O
espectador sem familiaridade com o universo literário, que tenha
recebido a notícia da morte de Gabriel García Márquez através do
Jornal da Globo, continua sem a mínima ideia da importância
do escritor colombiano, de seu blending único
de memória afetiva, imaginação
prodigiosa e talento narrativo, de seu universo literário a
um tempo realista e mágico, fincado
em povoados míticos mas de expressão universal, da posição
central que a América Latina – da qual tornou-se um ícone e um
dos principais representantes - ocupa em sua obra e em sua vida.
A
julgar pela matéria exibida pelo telejornal noturno, a impressão
que fica é que García Márquez não passava de um escritor de gosto
musical deplorável (pois fã dos boleros de Nelson Ned) e com
afinidades políticas igualmente execráveis, notadamente pela
amizade com "ditadores", plural referente a Fidel Castro,
como as imagens então exibidas corroboraram. Os altos números de
vendagem de suas obras e o recebimento do Prêmio Nobel foram os
únicos pontos positivos mencionados, porém sem dar ao espectador a
mínima chande de saber que méritos justificaram tais conquistas.
Conservadorismo
caricato
É
certo que o telejornal apresentado por Christiane Pelajo e William
Waack (substituído, no dia em questão, por Carlos Alberto
Sardenberg) vem se tornando, há tempos, o mais politicamente
retrógrado dos veículos noticiosos da emissora, em que se tornou
recorrente zombar do que quer que destoe do modelito neoliberal,
particularmente de temas como a administração Kirchner, o regime
cubano ou o legado de Hugo Chávez na Venezuela, seja através do
sarcasmo explícito de Arnaldo Jabor ou das caretas sisudas de Waack.

→ **Dados do exercício**
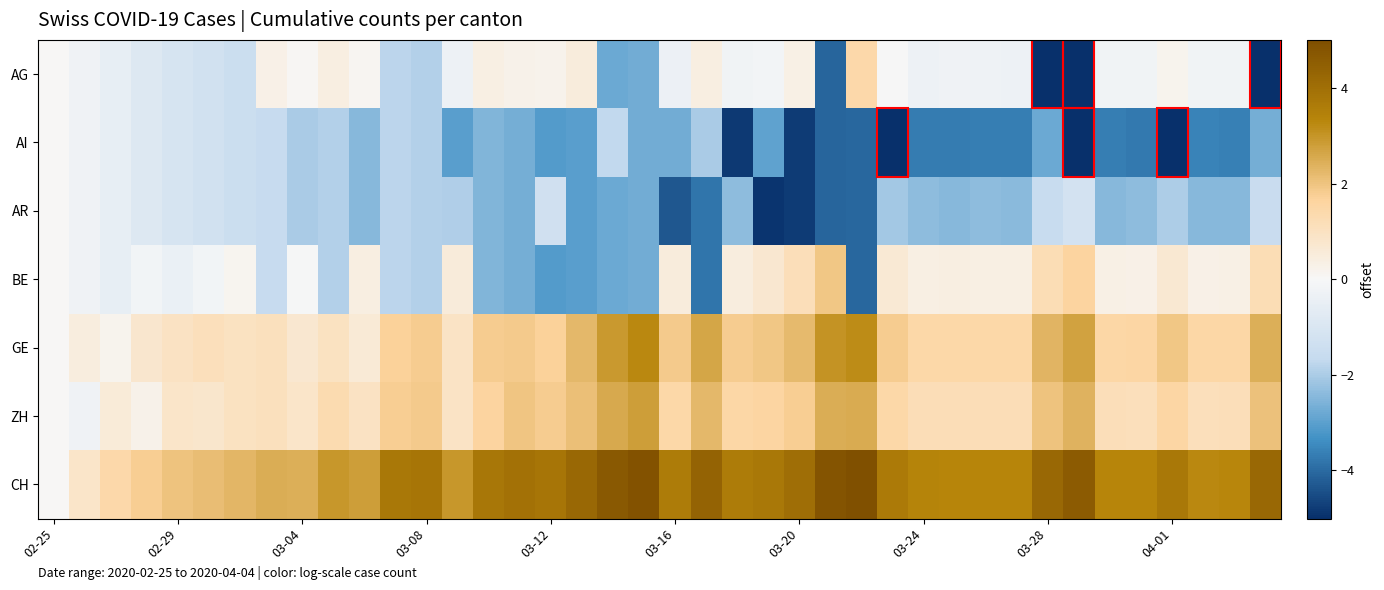

At how many categories does at least one series exceed 2?

36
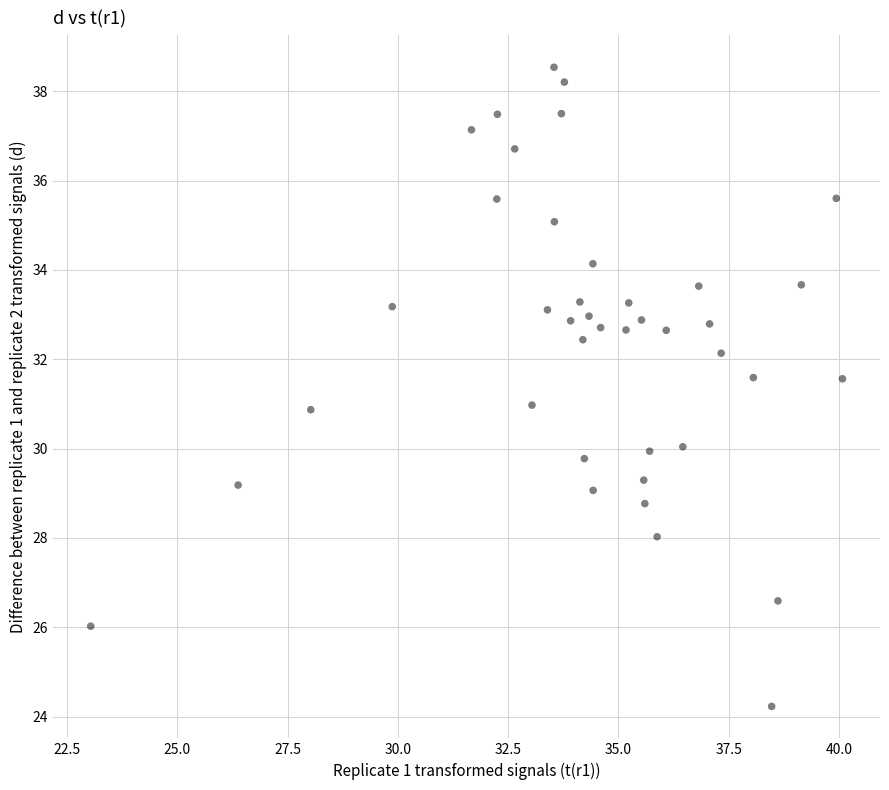

What is the range of X values (max minus min)?

17.0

→ **Tarefa a realizar**
Reproduza na íntegra, sem qualquer alteração, o trecho sobre a cobertura da morte de García Márquez pelo Jornal da Globo. O material foi retirado de outra fonte.

→ **Resposta esperada**
O
espectador sem familiaridade com o universo literário, que tenha
recebido a notícia da morte de Gabriel García Márquez através do
Jornal da Globo, continua sem a mínima ideia da importância
do escritor colombiano, de seu blending único
de memória afetiva, imaginação
prodigiosa e talento narrativo, de seu universo literário a
um tempo realista e mágico, fincado
em povoados míticos mas de expressão universal, da posição
central que a América Latina – da qual tornou-se um ícone e um
dos principais representantes - ocupa em sua obra e em sua vida.
A
julgar pela matéria exibida pelo telejornal noturno, a impressão
que fica é que García Márquez não passava de um escritor de gosto
musical deplorável (pois fã dos boleros de Nelson Ned) e com
afinidades políticas igualmente execráveis, notadamente pela
amizade com "ditadores", plural referente a Fidel Castro,
como as imagens então exibidas corroboraram. Os altos números de
vendagem de suas obras e o recebimento do Prêmio Nobel foram os
únicos pontos positivos mencionados, porém sem dar ao espectador a
mínima chande de saber que méritos justificaram tais conquistas.
Conservadorismo
caricato
É
certo que o telejornal apresentado por Christiane Pelajo e William
Waack (substituído, no dia em questão, por Carlos Alberto
Sardenberg) vem se tornando, há tempos, o mais politicamente
retrógrado dos veículos noticiosos da emissora, em que se tornou
recorrente zombar do que quer que destoe do modelito neoliberal,
particularmente de temas como a administração Kirchner, o regime
cubano ou o legado de Hugo Chávez na Venezuela, seja através do
sarcasmo explícito de Arnaldo Jabor ou das caretas sisudas de Waack.